Zhao Jiaqi, Song Xiao-Fei, Wei Xiaoxian, Mu Jiuke, Peng Peng, Yu Wenli
Key Laboratory of Mechanism Theory and Equipment Design of Ministry of Education, School of Mechanical Engineering, Tianjin University, Tianjin, 300354, China.
Tianjin First Central Hospital, School of Medicine, Nankai University, Tianjin, 300192, China.
Ann Biomed Eng. 2025 Jul 19. doi: 10.1007/s10439-025-03801-3.
Waterjet is increasingly used in medicine for cutting and ablation of soft tissues due to its non-thermal damage and tissue-selective separation. However, the tissue-selective separation mechanism for cutting target tissues while protecting blood vessels under waterjet impact remains little known. In this study, the mechanical properties, dynamic responses and tissue-selective separation mechanisms of four typical soft tissues including liver, muscle, and arterial-venous blood vessels under waterjet impact were investigated.
Uniaxial tensile testing and waterjet impact testing were conducted to measure the mechanical properties and cutting responses of liver, muscle, and arterial-venous blood vessels. Based on fracture mechanics, the critical separation pressure and impact depth for these soft tissues were determined and analyzed as key controlling parameters for tissue-selective separation.
The mechanical response showed that the Young's modulus and tensile strength of blood vessels were significantly higher than those of liver and muscle tissues due to their obvious differences in tissue composition and structure, which were necessary factors for achieving tissue-selective separation. The impact depths were negatively correlated with the mechanical properties of the tissues, while the critical separation pressures were positively correlated with their mechanical properties. A sliding effect of blood vessels embedded in soft tissues was found, where the vessels slid sideways and changed position to avoid damage while target soft tissues were completely cut under waterjet impact. This indicates that the vascular sliding effect controlled by waterjet processing parameters and tissue properties is an important determination for achieving tissue-selective separation during waterjet impact.

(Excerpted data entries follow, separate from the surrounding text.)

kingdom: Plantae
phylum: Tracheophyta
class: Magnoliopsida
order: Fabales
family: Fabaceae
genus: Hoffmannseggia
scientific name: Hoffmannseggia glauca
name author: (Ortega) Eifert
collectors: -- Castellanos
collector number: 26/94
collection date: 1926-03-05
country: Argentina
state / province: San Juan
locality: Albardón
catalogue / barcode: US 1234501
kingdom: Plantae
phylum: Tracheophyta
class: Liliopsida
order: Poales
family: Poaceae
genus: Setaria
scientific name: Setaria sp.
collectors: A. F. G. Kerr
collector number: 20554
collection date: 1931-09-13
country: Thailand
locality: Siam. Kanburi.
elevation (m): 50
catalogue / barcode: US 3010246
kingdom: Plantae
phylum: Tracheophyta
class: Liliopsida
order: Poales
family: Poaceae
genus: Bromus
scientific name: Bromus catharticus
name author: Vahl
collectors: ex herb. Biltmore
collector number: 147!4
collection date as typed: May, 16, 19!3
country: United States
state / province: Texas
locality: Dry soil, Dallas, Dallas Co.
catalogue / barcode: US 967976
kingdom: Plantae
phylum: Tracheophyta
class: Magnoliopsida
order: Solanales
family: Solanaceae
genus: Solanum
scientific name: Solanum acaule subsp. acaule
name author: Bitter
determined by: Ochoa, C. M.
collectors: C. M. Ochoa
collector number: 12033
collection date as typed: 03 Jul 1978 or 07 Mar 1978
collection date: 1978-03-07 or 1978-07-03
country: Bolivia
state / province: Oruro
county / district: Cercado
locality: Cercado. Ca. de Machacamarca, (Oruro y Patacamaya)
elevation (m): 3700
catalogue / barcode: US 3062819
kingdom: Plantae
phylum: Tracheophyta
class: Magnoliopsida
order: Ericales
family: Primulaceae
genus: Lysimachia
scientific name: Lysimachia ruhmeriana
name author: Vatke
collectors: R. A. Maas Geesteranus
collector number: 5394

To achieve tissue-selective separation with low damage while ensuring high efficiency, reasonable waterjet impact pressures of 2.5-3.4 MPa for liver and 3.1-3.4 MPa for muscle with the transverse speeds of 12-15 mm/s are recommended for clinical surgery. This study provides practical insights into process control and tissue-selective protection in medical waterjet applications for low-trauma cutting surgery of soft tissues.
由于水刀具有非热损伤和组织选择性分离的特点,其在医学领域用于软组织切割和消融的应用日益广泛。然而,水刀冲击下切割目标组织同时保护血管的组织选择性分离机制仍鲜为人知。本研究对肝、肌肉和动静脉血管这四种典型软组织在水刀冲击下的力学性能、动态响应及组织选择性分离机制进行了研究。
进行单轴拉伸试验和水刀冲击试验,以测量肝、肌肉和动静脉血管的力学性能及切割响应。基于断裂力学,确定并分析了这些软组织的临界分离压力和冲击深度,将其作为组织选择性分离的关键控制参数。
力学响应表明,由于血管与肝和肌肉组织在组织组成和结构上存在明显差异,血管的杨氏模量和抗拉强度显著高于肝和肌肉组织,这是实现组织选择性分离的必要因素。冲击深度与组织的力学性能呈负相关,而临界分离压力与组织的力学性能呈正相关。发现嵌入软组织中的血管存在滑动效应,即血管侧向滑动并改变位置以避免损伤,而目标软组织在水刀冲击下被完全切割。这表明由水刀加工参数和组织性能控制的血管滑动效应是水刀冲击过程中实现组织选择性分离的重要决定因素。
为在确保高效的同时实现低损伤的组织选择性分离,建议在临床手术中,肝组织采用2.5 - 3.4MPa的合理水刀冲击压力,肌肉组织采用3.1 - 3.4MPa的合理水刀冲击压力,横向速度为12 - 15mm/s。本研究为软组织低创伤切割手术的医学水刀应用中的过程控制和组织选择性保护提供了实用见解。